Markus has started tutoring in high school, has taught introductory courses in numerical analysis at the ETH in Switzerland and advanced courses at the ANU. He does also enjoy coming to the AMSI summerschools. He has taught twice at AMSI before, once in Sydney last year and before that at the first AMSI summerschool in Melbourne. He was director of the AMSI summerschool when it was hosted by the ANU in 2005.

Professor Jerry Kazdan

Professor Kazdan received his Ph.D. at the Courant Institute of Mathematical Sciences at New York University. He then was on the faculty of Harvard University for several years. Since 1966 he has been a member of the Mathematics Department at the University of Pennsylvania. His main research interests are in partial differential equations and differential geometry.

Dr Marty Ross

Marty Ross is a mathematical bum. He ran away from America at the age of 2, to join the circus. After some controversy involving an elephant, he returned to America to do his PhD on minimal surfaces at Stanford University. After a stint at Rice University, he came back to Australia. Since then, he has wandered from Maths Department to Maths Department, aimless but happy.

Dr Moshe Sniedovich

Moshe Sniedovich is a Reader at the Department of Mathematics and Statistics, the University of Melbourne. He obtained his BSc from the Technion (Israel, 1968) and his PhD from the University of Arizona (USA, 1976). Prior to joining the University of Melbourne in 1989, he worked at Princeton University (1976/7), IBM (USA, 1977/9), and CSIR (South Africa, 1979-89), He served as Vice President (Representing the Asia Pacific region) of the International Federation of Operational Research Societies (IFORS,1998-2003) and is in charge of IFORS tutORial project. He has served on the program committees of numerous international conferences and workshops.

Moshe's research interests are in the areas of sequential decision-making, decision-making under uncertainty, composite optimisation and interactive computing and modelling. He published one book and over eighty articles, and developed numerous web-based tutorial modules for applied mathematics and operations research subjects. He is on the editorial board of a number of international journals and is a member of the executive committee of the Australian Society for Operations Research (ASOR).

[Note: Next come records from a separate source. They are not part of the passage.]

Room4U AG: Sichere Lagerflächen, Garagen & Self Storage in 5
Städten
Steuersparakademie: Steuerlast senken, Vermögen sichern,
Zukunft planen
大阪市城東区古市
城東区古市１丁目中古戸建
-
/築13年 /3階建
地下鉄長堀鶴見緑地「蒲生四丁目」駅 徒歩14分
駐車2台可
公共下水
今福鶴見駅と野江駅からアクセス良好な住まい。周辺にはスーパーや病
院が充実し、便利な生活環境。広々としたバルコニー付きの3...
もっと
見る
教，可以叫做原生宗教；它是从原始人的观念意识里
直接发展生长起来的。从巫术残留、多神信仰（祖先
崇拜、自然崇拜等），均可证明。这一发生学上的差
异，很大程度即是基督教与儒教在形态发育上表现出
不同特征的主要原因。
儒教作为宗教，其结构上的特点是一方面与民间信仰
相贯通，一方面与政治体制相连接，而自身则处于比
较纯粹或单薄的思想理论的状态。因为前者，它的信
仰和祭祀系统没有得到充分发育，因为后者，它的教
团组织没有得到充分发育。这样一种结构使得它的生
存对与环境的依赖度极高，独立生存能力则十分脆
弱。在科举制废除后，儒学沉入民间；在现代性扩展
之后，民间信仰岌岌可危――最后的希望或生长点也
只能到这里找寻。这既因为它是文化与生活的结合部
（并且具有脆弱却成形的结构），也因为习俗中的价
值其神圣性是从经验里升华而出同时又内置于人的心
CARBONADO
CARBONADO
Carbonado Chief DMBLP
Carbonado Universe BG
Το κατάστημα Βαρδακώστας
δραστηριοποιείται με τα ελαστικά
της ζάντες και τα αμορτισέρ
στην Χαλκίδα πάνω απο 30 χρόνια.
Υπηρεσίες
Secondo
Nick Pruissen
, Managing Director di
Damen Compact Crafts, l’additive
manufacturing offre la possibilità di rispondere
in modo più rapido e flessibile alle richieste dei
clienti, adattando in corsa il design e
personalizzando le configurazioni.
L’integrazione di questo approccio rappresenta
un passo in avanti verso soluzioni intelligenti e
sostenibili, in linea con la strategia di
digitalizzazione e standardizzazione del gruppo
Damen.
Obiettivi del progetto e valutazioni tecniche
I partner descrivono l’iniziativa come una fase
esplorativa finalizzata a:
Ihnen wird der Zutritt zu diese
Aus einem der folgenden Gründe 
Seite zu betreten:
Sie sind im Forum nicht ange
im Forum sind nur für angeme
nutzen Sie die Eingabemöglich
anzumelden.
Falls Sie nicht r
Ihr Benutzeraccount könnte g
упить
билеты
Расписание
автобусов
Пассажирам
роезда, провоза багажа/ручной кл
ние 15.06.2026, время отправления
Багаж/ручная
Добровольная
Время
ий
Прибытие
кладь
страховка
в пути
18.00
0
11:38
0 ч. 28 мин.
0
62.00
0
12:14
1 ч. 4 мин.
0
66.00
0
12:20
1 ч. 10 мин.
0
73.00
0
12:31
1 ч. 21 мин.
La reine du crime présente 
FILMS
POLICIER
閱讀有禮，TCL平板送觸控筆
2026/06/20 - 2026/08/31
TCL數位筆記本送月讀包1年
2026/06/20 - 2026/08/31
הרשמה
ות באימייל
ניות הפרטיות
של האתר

More details about Moshe can be found at: www.ms.unimelb.edu.au/~moshe/.

Professor John Stillwell

John Stillwell was born in Melbourne and educated at Melbourne High School and Melbourne University. He then did a Ph.D. in computability theory at MIT, after which he returned to Australia and taught at Monash for 31 years.

Since 2001, his main job has been as professor of mathematics at the University of San Francisco, but he has continued to spend time in Melbourne and has taught honors courses at Monash several times. His research interests include logic, geometry, algebra, number theory, and their history.

He has written several books, the best known of which is Mathematics and Its History (2nd edition, Springer 2002). He has recently completed a book on Lie theory, to be published by Springer, and portions of it will be used as notes for his summer school course.